第11話 願うだけはタダ
帰ってからはわたしと常田くんに電話をした。寂しい寂しいって甘えた声を出してくる。
その声は他の部屋にいる家族には聞こえてないかしら?
残りの正月休みは寝正月もあれだし、次郎さんに年始のメールを送ったら年始セールに誘われて名古屋まで買い物に行って。(もちろん次郎さんは女装していた)
その夜は夏姐さんに誘われてそのまま三人でわたしの家で飲んだ。
夏姐さんは相変わらず荒れ模様で仙台さんとはたまに会うそうだが全くなびかないとのことで愚痴をずっと聞かされた。

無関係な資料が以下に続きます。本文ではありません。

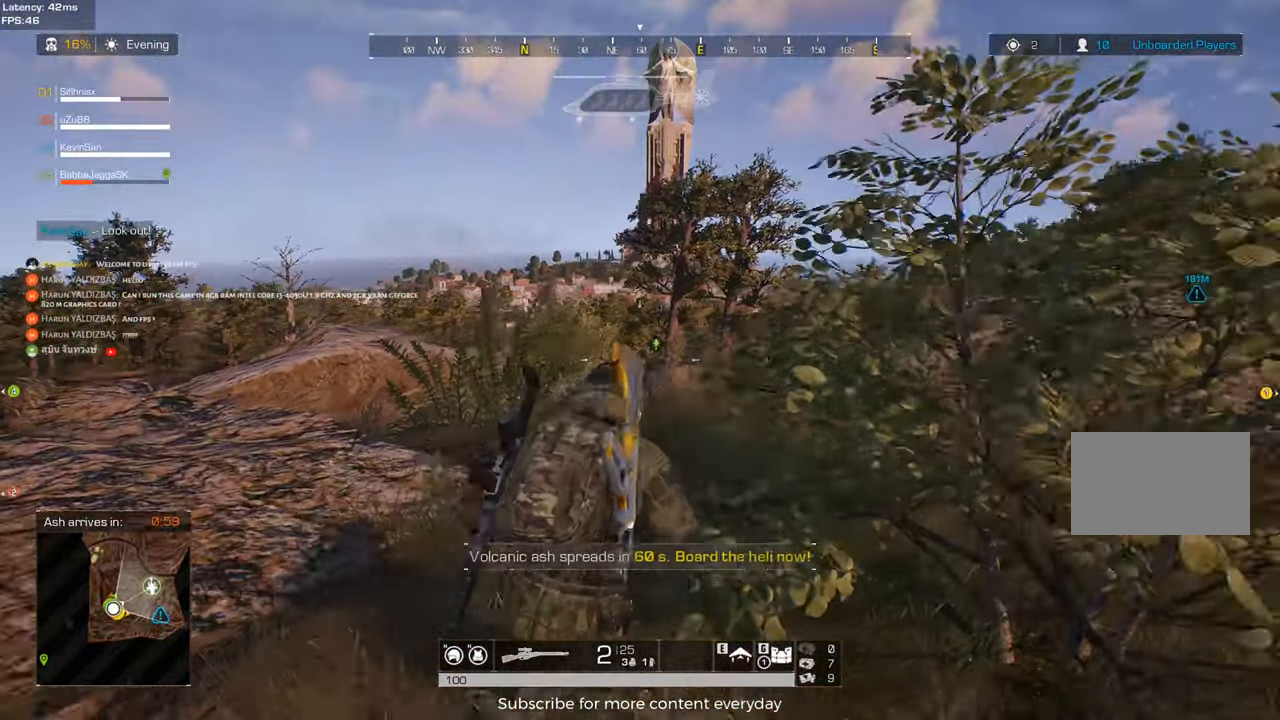
{"keys": ["a"], "mouse": [], "events": [[33, "a", "down"], [33, "c", "up"], [33, "d", "up"], [217, "mouse_right", "down"], [317, "mouse_right", "up"]]}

すると次郎さんも好きだった人にふられたと言ったところから二人は意気投合してすごく会話盛り上がってて。その隙にお風呂に入って出てきたら二人がキスをしていた。見ていることはバレなかった。
そのあと二人はわたしの家に泊まってあっちの方でも意気投合してしまって。一体なにが起こるかわからないものである。
年が近い二人はそのまま付き合うことになった。
夏姐さんは次郎さんの女装する趣味はわたしのおかげか(わたしは趣味じゃない、何度もいうが)免疫があり、特になんとも思わない。
朝、二人は仲睦まじく手を繋いで帰って行った。羨ましい……。
こんな恋の始まりもあるのか。ああ、わたしは大阪に常田くんという恋人がいるから、もうこんな恋なんてできない。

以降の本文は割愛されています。